Seniors consider benefits versus stigmas of art school


Audrey Mannion

CHS students have many opportunities to express their artistic creativity, such as at the annual NAHS art show.

Liam Umbs and Rebecca Heath

Out of 81 students in this year’s senior class, 11 made the decision to attend an art school. Six will attend Pratt Institute, two will attend the School of Visual Arts, and the others will attend Artcenter College of Design, the Fashion Institute of Technology and Parsons School of Design.

It is no coincidence that a large portion of the class of 2019 will trade their gowns for smocks following graduation day. Art schools provide an education solely focused on the arts, giving students opportunities that other universities could not provide to showcase their work at exhibitions or film festivals, according to Hussain College.

Senior Lauren DeFelice of Wall, who will be majoring in animation and minoring in creative writing at Pratt Institute, said that she made the decision to attend an art school earlier this year after taking AP Studio Art.

“Working in AP Art with Mrs. Ortner made me realize how much I wanted to go into art as a career;” DeFelice said. “I’ve always loved animation, and I’d love to be able to do it at an art school.”

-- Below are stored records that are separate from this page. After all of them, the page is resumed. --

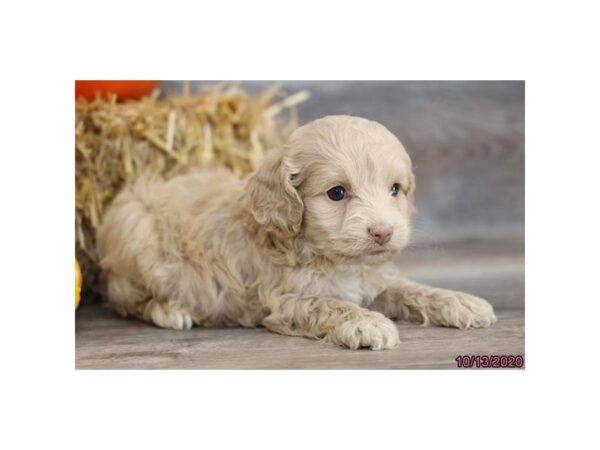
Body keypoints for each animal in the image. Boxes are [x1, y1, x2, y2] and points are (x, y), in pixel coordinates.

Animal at [96, 114, 494, 350]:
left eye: (395, 189)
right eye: (337, 193)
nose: (383, 232)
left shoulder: (374, 280)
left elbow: (410, 289)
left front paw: (461, 302)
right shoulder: (287, 299)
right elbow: (331, 304)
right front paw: (368, 323)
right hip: (137, 239)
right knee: (127, 301)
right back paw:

Though art schools provide benefits to aspiring artists, stigmas around the schools can deter a potential artist from attending one.

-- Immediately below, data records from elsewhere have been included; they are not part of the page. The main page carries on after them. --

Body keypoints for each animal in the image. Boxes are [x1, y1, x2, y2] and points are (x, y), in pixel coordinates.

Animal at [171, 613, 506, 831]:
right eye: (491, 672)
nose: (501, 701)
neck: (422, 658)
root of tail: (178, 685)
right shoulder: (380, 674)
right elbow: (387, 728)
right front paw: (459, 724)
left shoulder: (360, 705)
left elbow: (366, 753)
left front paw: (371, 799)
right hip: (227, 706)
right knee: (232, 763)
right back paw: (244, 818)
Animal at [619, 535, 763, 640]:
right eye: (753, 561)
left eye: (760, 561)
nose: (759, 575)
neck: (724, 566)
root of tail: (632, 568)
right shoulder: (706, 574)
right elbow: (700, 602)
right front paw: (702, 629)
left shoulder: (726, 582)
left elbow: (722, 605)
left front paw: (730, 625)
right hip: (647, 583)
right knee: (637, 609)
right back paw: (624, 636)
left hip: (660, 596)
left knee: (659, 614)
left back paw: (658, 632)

Some view art as an impractical career path that is destined for failure, such as Giuseppe Castellano, an illustrator and art director for Penguin Random House.

“[Art schools] can saddle 22-year-olds with debt in the six figures [and] kick graduates to the reality curb, arming them with only a subpar liberal arts foundation and an unremarkable portfolio,” Castellano said on his website.

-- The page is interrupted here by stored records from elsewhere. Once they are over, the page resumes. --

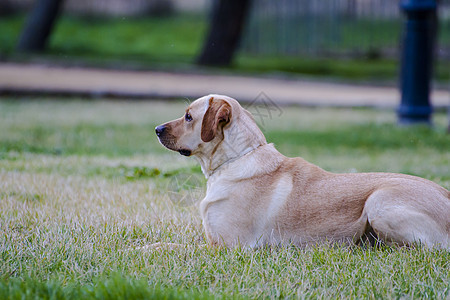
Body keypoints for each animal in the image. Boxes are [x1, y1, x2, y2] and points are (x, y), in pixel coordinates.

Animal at [156, 94, 450, 248]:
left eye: (188, 117)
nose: (157, 129)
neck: (237, 159)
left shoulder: (229, 245)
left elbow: (171, 245)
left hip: (378, 201)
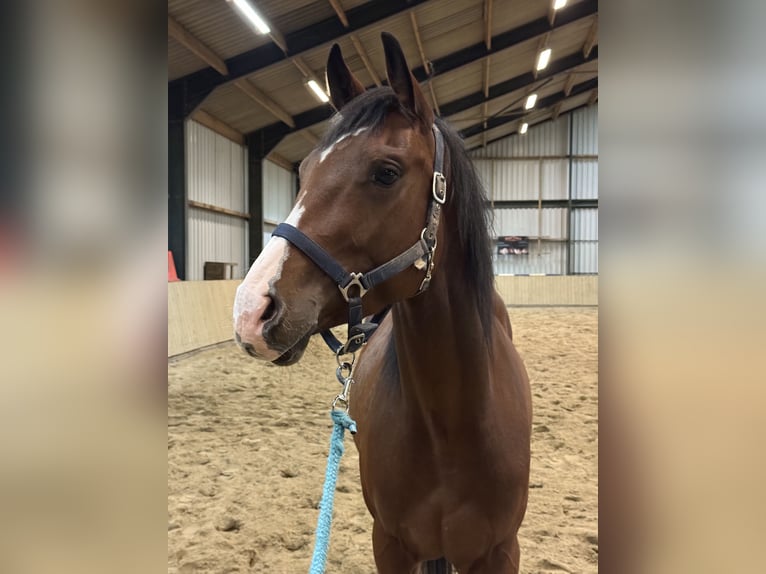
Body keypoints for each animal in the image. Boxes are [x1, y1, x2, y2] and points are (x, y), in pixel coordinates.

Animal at [233, 33, 532, 574]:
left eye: (386, 173)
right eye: (304, 170)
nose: (251, 310)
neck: (451, 425)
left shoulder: (500, 552)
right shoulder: (389, 543)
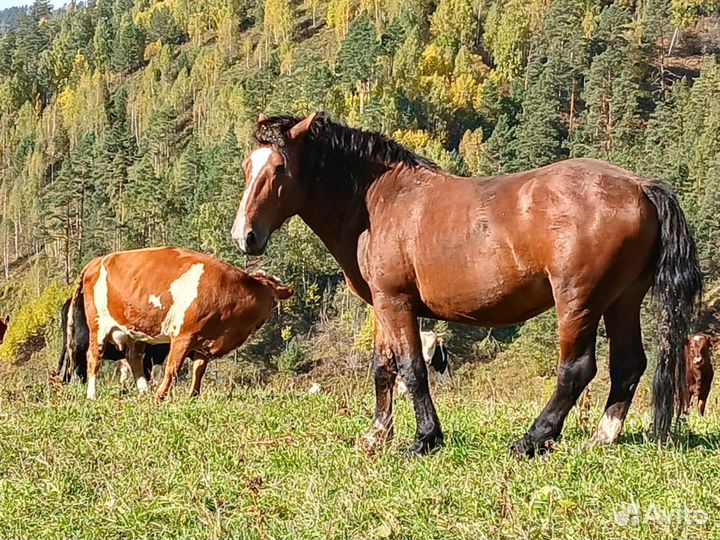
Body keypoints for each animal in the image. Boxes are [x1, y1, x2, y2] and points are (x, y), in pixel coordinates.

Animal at [67, 247, 292, 398]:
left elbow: (199, 370)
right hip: (98, 326)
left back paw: (144, 391)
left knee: (134, 358)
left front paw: (193, 396)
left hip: (134, 331)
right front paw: (160, 396)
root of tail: (97, 261)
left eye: (273, 300)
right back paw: (93, 394)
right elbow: (173, 368)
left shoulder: (204, 341)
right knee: (94, 357)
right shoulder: (184, 335)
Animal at [232, 113, 704, 456]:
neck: (379, 200)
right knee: (628, 364)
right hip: (622, 301)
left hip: (579, 301)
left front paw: (425, 439)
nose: (244, 236)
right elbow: (383, 368)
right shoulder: (382, 305)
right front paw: (376, 435)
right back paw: (601, 438)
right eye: (247, 167)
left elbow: (412, 370)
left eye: (279, 168)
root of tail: (641, 186)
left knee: (577, 369)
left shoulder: (396, 303)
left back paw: (532, 440)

Senior Merina Spaltro of Allentown, who will be studying animation and Visual Effects (VFX), ultimately decided to attend Drexel University, a research university, rather than an art school due to this stigma.

“I noticed that there definitely is a lack of academics at some art schools, which is probably the driving force behind the stigma,” Spaltro said. “That definitely helped me pick where I wanted to go.”

Like Spaltro, DeFelice recognizes the risks, but said that she is up for the challenge.

“Some people feel art isn’t a true job, even though it is just as taxing as any other work,” DeFelice said. “A lot of people do say it’s a waste of money too, but I won’t know until I try.”